If a US company pays an independent contractor more than $600 in a year, they are required by law to file a 1099 with the IRS. If you’ve received a 1099, your payments have been reported to the IRS, and the IRS expects you to claim this on your tax return. Unlike a W-2, the company that paid you as an independent contractor is not required to submit tax payments on your behalf. It is your responsibility to pay this tax.
As a self-employed person or a business owner, expenses help to offset your tax liability. This is the important difference between revenue and taxable income. Many expenses from your work are not subject to tax. They are, literally, “the cost of doing business.”
Your taxable income is your gross revenue minus any qualified expenses and deductions.
(Good) Money Management Makes Money
Identifying and categorizing business expenses is fundamental to good financial management in every business. Every major corporation’s financial management needs are different, as is every self-employed person or small business owner.
The key is choosing the right tools (or professionals) that fit your business. The first step toward effective money management business owners must take is separating business and personal finances. This is important for practical and legal reasons.
When you stop identifying your work as a side hustle or hobby and start identifying it as a business, this mental shift has practical implications. When your work is a business, rather than a hobby, revenue and expenses are easier to compartmentalize and organize. This makes us critically evaluate the sustainability of our creative enterprise and hopefully points to ways we can make it more sustainable.
Separating business from personal finances has important legal and tax implications. A business’s formal, legal structure can affect its tax obligations. Creating a legal entity for your business has the added benefit of making it more practical to further separate business and personal finances. As a legal entity, your business can open checking accounts, directly pay for its expenses, and pay you an income.
Separating your business and personal finances, and tracking them thoroughly requires diligence. Luckily, there are more accessible accounting solutions for growing a business than ever before. Everyone’s needs will be different, but the goals are the same: track financial activities, categorizing revenues and expenses.
QuickBooks is one well-known software solution. One of its major benefits is its familiarity to most—if not all—financial professionals.

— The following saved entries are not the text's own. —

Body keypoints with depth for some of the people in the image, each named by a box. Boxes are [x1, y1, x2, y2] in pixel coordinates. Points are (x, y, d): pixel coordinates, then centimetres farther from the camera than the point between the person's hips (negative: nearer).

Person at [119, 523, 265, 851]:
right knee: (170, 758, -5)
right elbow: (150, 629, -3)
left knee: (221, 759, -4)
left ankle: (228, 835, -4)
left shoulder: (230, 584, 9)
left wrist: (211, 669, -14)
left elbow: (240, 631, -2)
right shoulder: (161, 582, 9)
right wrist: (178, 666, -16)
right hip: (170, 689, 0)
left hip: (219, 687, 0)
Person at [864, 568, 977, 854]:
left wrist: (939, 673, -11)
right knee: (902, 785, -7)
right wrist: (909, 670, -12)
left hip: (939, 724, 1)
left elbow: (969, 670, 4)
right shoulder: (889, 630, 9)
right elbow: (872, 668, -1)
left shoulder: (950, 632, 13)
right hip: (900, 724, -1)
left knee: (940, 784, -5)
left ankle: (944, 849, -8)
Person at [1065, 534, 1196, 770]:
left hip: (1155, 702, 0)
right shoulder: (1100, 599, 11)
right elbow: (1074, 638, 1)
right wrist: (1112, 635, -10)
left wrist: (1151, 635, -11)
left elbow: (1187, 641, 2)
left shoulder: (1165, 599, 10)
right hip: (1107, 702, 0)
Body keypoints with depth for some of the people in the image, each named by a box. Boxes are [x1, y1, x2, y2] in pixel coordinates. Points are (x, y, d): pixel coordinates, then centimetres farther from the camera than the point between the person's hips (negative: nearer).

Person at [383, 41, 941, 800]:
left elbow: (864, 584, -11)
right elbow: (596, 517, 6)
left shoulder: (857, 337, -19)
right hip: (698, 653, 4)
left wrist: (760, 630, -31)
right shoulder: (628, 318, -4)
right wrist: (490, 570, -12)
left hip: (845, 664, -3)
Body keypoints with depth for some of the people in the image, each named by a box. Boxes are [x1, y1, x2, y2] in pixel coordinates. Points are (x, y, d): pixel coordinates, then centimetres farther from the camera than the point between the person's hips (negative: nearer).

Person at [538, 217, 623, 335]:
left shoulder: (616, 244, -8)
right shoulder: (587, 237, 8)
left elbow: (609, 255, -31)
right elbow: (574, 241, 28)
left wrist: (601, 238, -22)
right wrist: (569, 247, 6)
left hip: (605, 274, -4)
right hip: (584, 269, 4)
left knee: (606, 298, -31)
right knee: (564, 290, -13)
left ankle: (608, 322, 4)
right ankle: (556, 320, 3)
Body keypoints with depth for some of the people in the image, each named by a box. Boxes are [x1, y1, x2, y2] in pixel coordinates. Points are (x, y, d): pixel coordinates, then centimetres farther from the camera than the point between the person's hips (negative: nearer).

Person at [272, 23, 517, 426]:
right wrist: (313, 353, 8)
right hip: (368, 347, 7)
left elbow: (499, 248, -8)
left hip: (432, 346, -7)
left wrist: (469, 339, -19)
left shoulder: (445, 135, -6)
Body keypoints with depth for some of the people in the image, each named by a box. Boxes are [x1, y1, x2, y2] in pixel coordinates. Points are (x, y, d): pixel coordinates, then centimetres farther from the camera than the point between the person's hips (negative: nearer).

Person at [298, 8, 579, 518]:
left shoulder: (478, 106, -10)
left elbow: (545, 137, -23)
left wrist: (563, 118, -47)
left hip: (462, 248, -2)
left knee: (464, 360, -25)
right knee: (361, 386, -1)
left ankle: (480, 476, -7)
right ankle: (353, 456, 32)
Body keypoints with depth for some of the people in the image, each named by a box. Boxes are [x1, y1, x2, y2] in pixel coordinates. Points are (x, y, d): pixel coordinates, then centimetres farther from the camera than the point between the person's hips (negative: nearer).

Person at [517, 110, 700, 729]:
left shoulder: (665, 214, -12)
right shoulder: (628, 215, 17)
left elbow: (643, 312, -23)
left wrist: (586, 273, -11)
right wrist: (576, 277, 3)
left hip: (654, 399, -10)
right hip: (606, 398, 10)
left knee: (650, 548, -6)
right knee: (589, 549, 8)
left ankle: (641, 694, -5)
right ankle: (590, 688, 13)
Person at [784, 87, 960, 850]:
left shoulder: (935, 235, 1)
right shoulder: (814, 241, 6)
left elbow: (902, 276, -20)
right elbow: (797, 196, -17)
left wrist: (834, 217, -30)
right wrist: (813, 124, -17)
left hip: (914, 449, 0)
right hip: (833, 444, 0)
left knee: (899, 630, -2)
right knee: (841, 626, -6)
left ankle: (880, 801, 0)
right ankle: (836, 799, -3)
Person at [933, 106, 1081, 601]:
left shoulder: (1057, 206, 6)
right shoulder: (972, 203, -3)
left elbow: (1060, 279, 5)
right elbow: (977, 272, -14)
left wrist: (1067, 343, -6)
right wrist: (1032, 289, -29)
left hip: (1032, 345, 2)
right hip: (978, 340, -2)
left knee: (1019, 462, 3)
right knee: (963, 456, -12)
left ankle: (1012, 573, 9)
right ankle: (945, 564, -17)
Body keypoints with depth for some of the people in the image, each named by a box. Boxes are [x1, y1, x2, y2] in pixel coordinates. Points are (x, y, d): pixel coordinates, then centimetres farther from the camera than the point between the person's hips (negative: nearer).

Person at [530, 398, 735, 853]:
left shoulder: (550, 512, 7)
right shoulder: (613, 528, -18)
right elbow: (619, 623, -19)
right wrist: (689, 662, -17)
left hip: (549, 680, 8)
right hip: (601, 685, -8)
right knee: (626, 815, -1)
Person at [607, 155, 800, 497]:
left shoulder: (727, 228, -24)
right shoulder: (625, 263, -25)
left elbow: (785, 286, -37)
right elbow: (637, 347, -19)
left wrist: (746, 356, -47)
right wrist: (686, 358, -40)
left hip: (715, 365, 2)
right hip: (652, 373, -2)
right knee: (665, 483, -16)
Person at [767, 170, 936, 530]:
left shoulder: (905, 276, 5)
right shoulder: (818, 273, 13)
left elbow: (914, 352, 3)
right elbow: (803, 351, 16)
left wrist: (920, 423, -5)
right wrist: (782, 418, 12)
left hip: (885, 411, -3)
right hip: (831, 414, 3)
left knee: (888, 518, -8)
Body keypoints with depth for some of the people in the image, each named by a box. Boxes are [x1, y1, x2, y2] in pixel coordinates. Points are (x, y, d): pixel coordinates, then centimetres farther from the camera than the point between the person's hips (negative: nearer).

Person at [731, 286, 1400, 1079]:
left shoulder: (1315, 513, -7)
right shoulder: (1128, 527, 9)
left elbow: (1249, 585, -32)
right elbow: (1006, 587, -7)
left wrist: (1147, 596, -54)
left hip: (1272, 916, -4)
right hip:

If you’re going to do your own bookkeeping, consider shopping around for other solutions that fit your needs. If you’re going to hire a professional to do your taxes, consider what software solutions they prefer and what they’ve had success with.
Welcome Outside Support
The value of establishing a relationship with a financial professional is not just about making taxes easier—although it can do that. It also is an investment in your ongoing financial health. An outside perspective can help you see things you couldn’t before in your own creative work. The same is true for your business—a financial professional who has strengths you might not can only strengthen your vision.
If it’s not a professional, then consider leveraging your network of peers to seek guidance. Everyone’s situation is different, but we all seek financial security and sustainable, rewarding livelihoods.
Ideally, our co-working sessions provide these opportunities to extend your network of professionals and successful peers. If you are someone who prides yourself on financial literacy, you can be an important resource for others. Cultivating these skills within our creative industry will help bring art and beauty to the world. A co-working session is a great starting point, but ultimately, sound financial management will need to be a cornerstone of your success.